Now playing nanny to her helpless mother, whose own mothering was limited to paying customers, Carla’s daughterly devotion is a source of tension in her marriage, and so is Carla’s mentally ill brother, who uses his sister like an ATM.


Her liberal husband, a history teacher who prefers helping others by sitting on committees, is played by Reese Madigan, an actor who does his best to create a character from a string of zingers and snide one-liners.


Performed in 90 minutes with no intermission, “George is Dead” has regular flashes of wit, but it doesn’t grab hold of your emotions like it should. When Carla’s mother shows up to do some mothering (of Doreen, naturally), the dialogue is both overwrought and underdeveloped. A final scene at a funeral home feels tacked on and pointless. But it’s the giddy abandon of Marlo Thomas, her raspy voice like an old friend, that sends the play into low-level comic orbit. Along the way, she finds moments of touching self-awareness in a character built mostly for laughs.

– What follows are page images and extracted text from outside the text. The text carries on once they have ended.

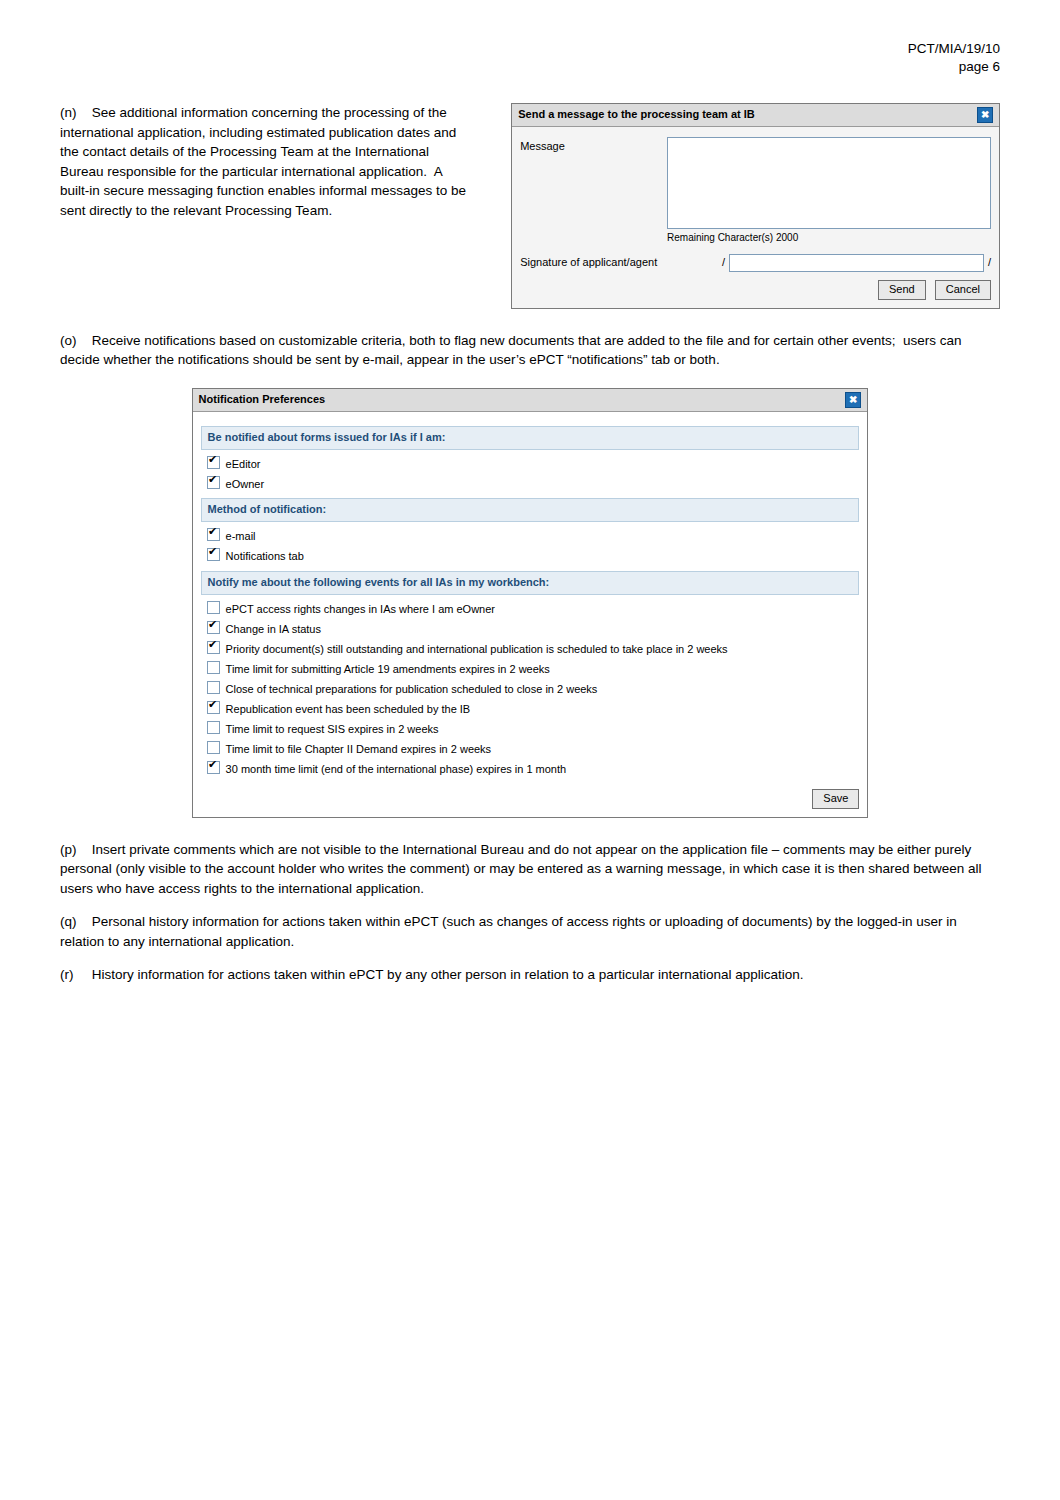PCT/MIA/19/10
page 6
(n) See additional information concerning the processing of the international application, including estimated publication dates and the contact details of the Processing Team at the International Bureau responsible for the particular international application. A built-in secure messaging function enables informal messages to be sent directly to the relevant Processing Team.
Send a message to the processing team at IB ✖
Message
Remaining Character(s) 2000
Signature of applicant/agent
/
/
Send Cancel
(o) Receive notifications based on customizable criteria, both to flag new documents that are added to the file and for certain other events; users can decide whether the notifications should be sent by e-mail, appear in the user’s ePCT “notifications” tab or both.
Notification Preferences ✖
Be notified about forms issued for IAs if I am:
eEditor
eOwner
Method of notification:
e-mail
Notifications tab
Notify me about the following events for all IAs in my workbench:
ePCT access rights changes in IAs where I am eOwner
Change in IA status
Priority document(s) still outstanding and international publication is scheduled to take place in 2 weeks
Time limit for submitting Article 19 amendments expires in 2 weeks
Close of technical preparations for publication scheduled to close in 2 weeks
Republication event has been scheduled by the IB
Time limit to request SIS expires in 2 weeks
Time limit to file Chapter II Demand expires in 2 weeks
30 month time limit (end of the international phase) expires in 1 month
Save
(p) Insert private comments which are not visible to the International Bureau and do not appear on the application file – comments may be either purely personal (only visible to the account holder who writes the comment) or may be entered as a warning message, in which case it is then shared between all users who have access rights to the international application.
(q) Personal history information for actions taken within ePCT (such as changes of access rights or uploading of documents) by the logged-in user in relation to any international application.
(r) History information for actions taken within ePCT by any other person in relation to a particular international application.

Thomas is capable of much more, as she demonstrated playing another sort of socialite in the national tour of “Six Degrees of Separation.” In a role that earned Stockard Channing nominations for a Tony Award and an Academy Award nomination, Thomas was second to none, nailing every melancholy nuance of John Guare’s 1990 play. Until Doreen’s doozy of an arrival, “George is Dead” treads comic water — George finds common political ground with the Dominican driver (Carman Lacivita) taking him to the airport, and another scene establishes the relationship between Carla and Michael.


Directed by the playwright, whose screenplay for “Heaven Can Wait” was Oscar-nominated three decades ago, “George is Dead” is not a dud, but it feels like it’s not done.


One hopes that May, a writer with smarts to spare, bulks up the play with added layers of meaning. Perhaps Don Murray’s unfortunate performance as George will prompt her to rethink the title character and hit upon a more enticing opening and a more satisfying ending.


The good news is that even a half-baked comedy from Elaine May is pretty delicious stuff.